What caused the sudden upswing in the rate of cremation during the past 25 years? Some point to cremation's lower cost and to a consumerist buyer-beware mentality, egged on by the witty savaging of the funeral business in Jessica Mitford's 1963 runaway bestseller, The American Way of Death. However, Prothero, while acknowledging the wallop of Mitford's book, sees a different set of forces at work. "The most important cause of the cremation boom," he writes, "was a matter not of money but of style." Boomers choose cremation not because it is cheaper (in fact, with fancy urns and precremation ceremonies, cremation can be as expensive as a traditional funeral) but because it fits nicely into a highly mobile, innovative, convenient, spontaneous, informal lifestyle and is compatible with personalistic, "I have a body but I am a soul" spirituality. "Cremation, in short," claims Prothero, "allowed baby boomers to do death in their own way."

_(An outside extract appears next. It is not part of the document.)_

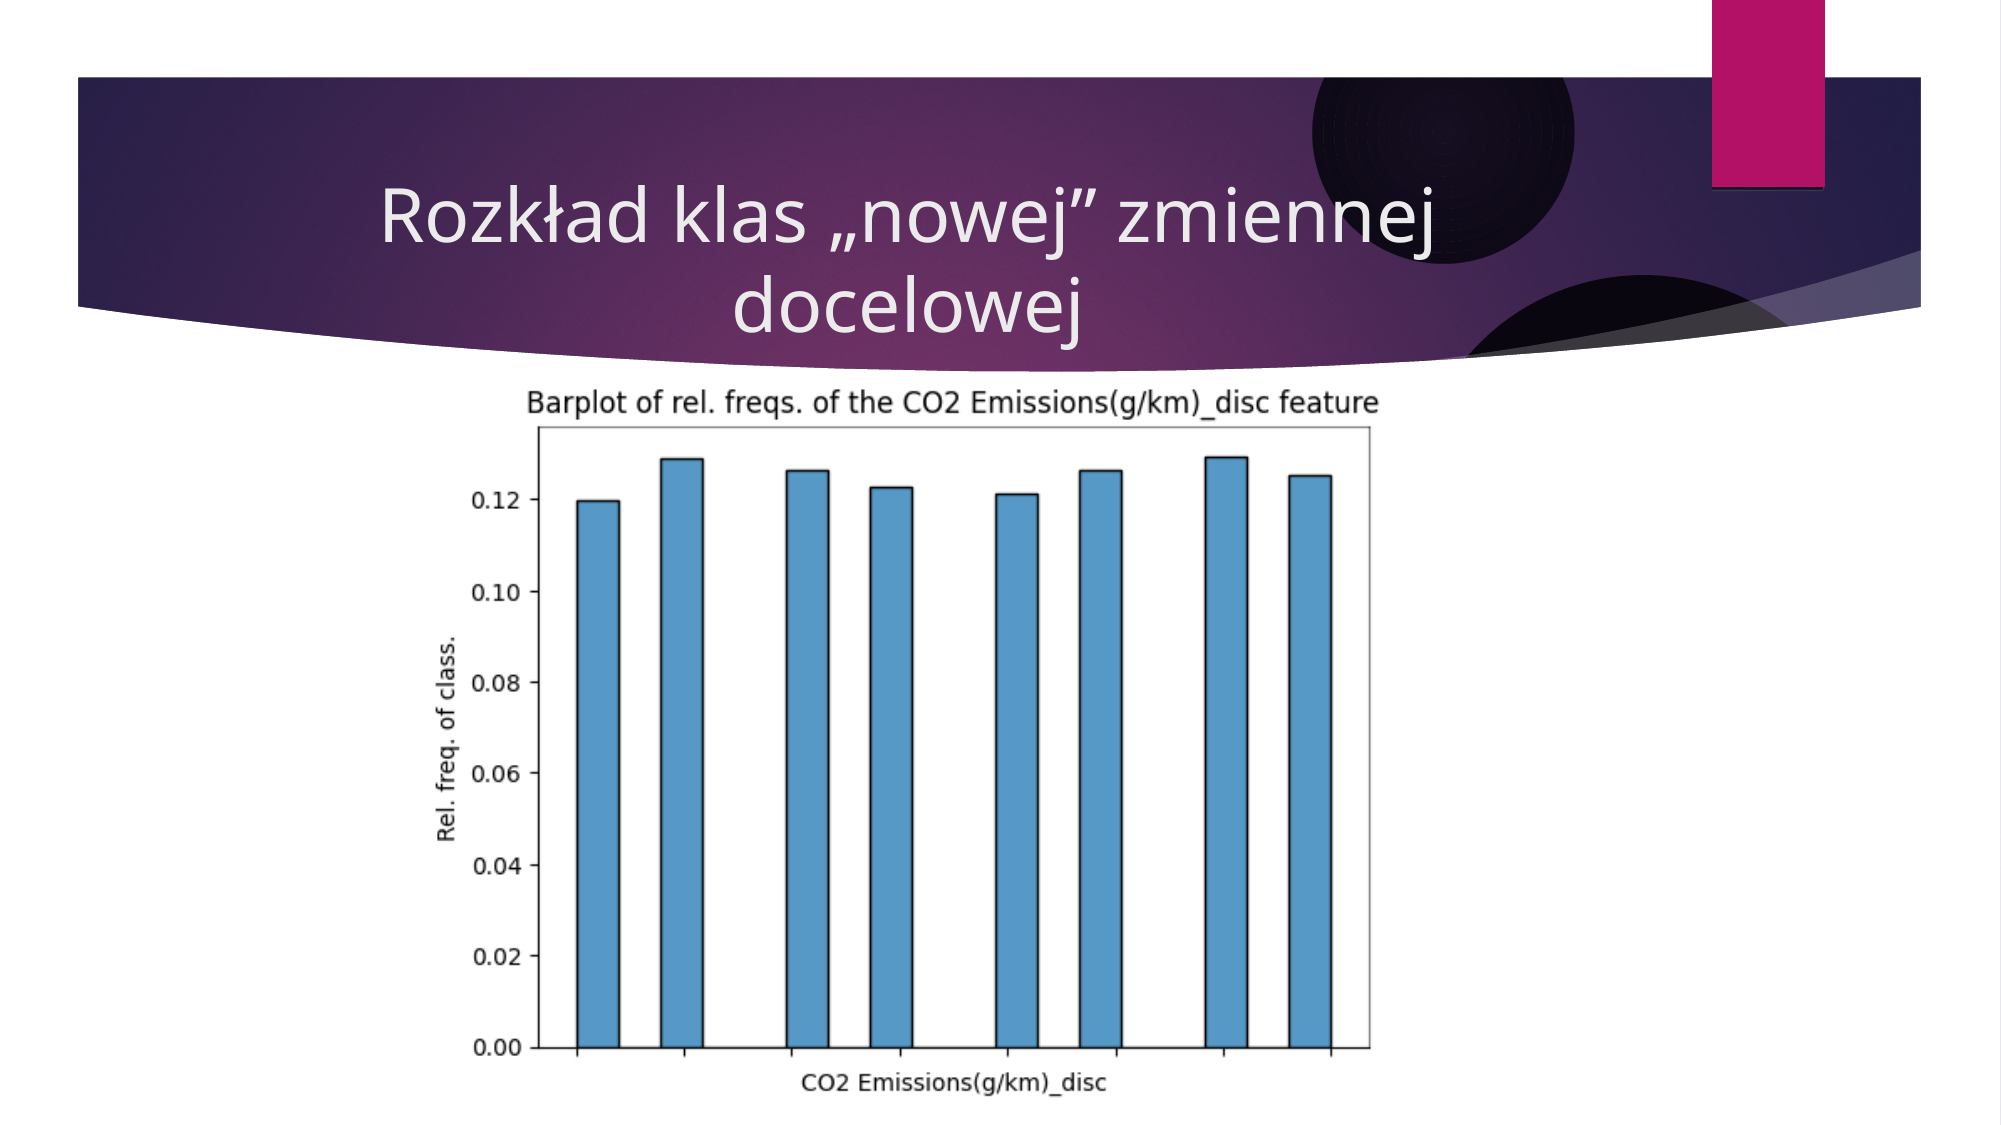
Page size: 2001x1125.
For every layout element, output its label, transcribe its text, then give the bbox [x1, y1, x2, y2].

picture [421, 373, 1396, 1113]
title Rozkład klas „nowej” zmiennej docelowej [189, 159, 1627, 276]
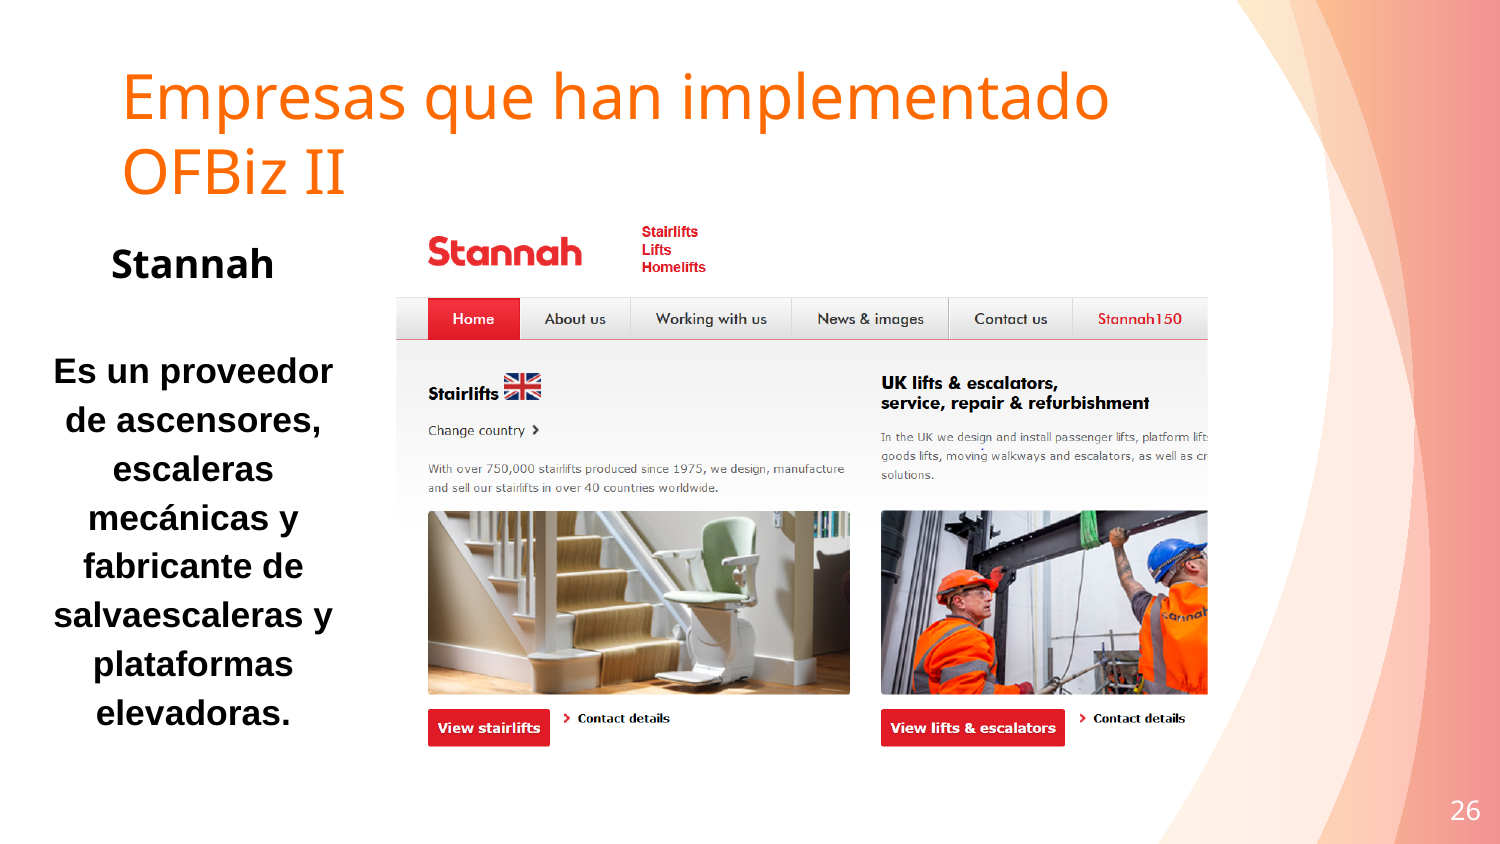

But is this a good thing? As one wag observed, he expects aging boomers soon to begin picketing cemeteries, carrying signs reading, "Hell no, we won't go!" Prothero is somewhat reluctant to offer his opinion about where America is heading on cremation, preferring, as he says, "to steer clear of both sarcasm and sermonizing and to stick instead to interpreting the historical record." But here and there his assessment peeks through. He views the trend toward newer cremation practices positively, both culturally and religiously, as needed and welcome expressions of simple, informal, participatory and authentically spiritual rites over against the ostentation of funeral directors and the routinized prescriptions of institutionalized religions.

 In many ways, it is difficult to argue with this view. The fact that many in our society are moving toward do-it-yourself funeral rituals with the conveniently mobile device of cremation at the center is not a sign that we are becoming less religious; rather it is simply more evidence of our free-range, deinstitutionalized spirituality. As poet and funeral director Thomas Lynch said, "One of the obvious attractions of cremation is that it renders our dead somehow more portable, less 'stuck in their ways,' more like us, you know, scattered." But perhaps we should be more alarmed than Prothero would have us believe that our society has no reservoir of wisdom to draw upon at the time of death, no common time-honored and treasured rituals to tell the sacred story of life and death.

The important issue is not simply cremation versus earth burial. Most Christians now regard these practices simply as alternative means to reverence the body rather than as symbols of rival theological worlds. What is important are the social and theological narratives into which these acts are placed. When I remember the vague, bodiless, drifting, mapless, storyless quality of the Central Park ceremony in memory of the cremated John Lennon—when 100,000 people observed ten minutes of silence during which a cluster of white balloons floated toward the sky as a sign of John's departing essence, and Yoko Ono celebrated the triumph of spirituality over materiality by testifying that she "saw John smiling in the sky"—hen I know that I will gladly pick up a corner of a heavy coffin bearing the body of someone I love and trudge, grunting under the load, across the muddy churchyard where I can stand before an open grave to hear once again, "Behold, I tell you a mystery. We shall all be changed."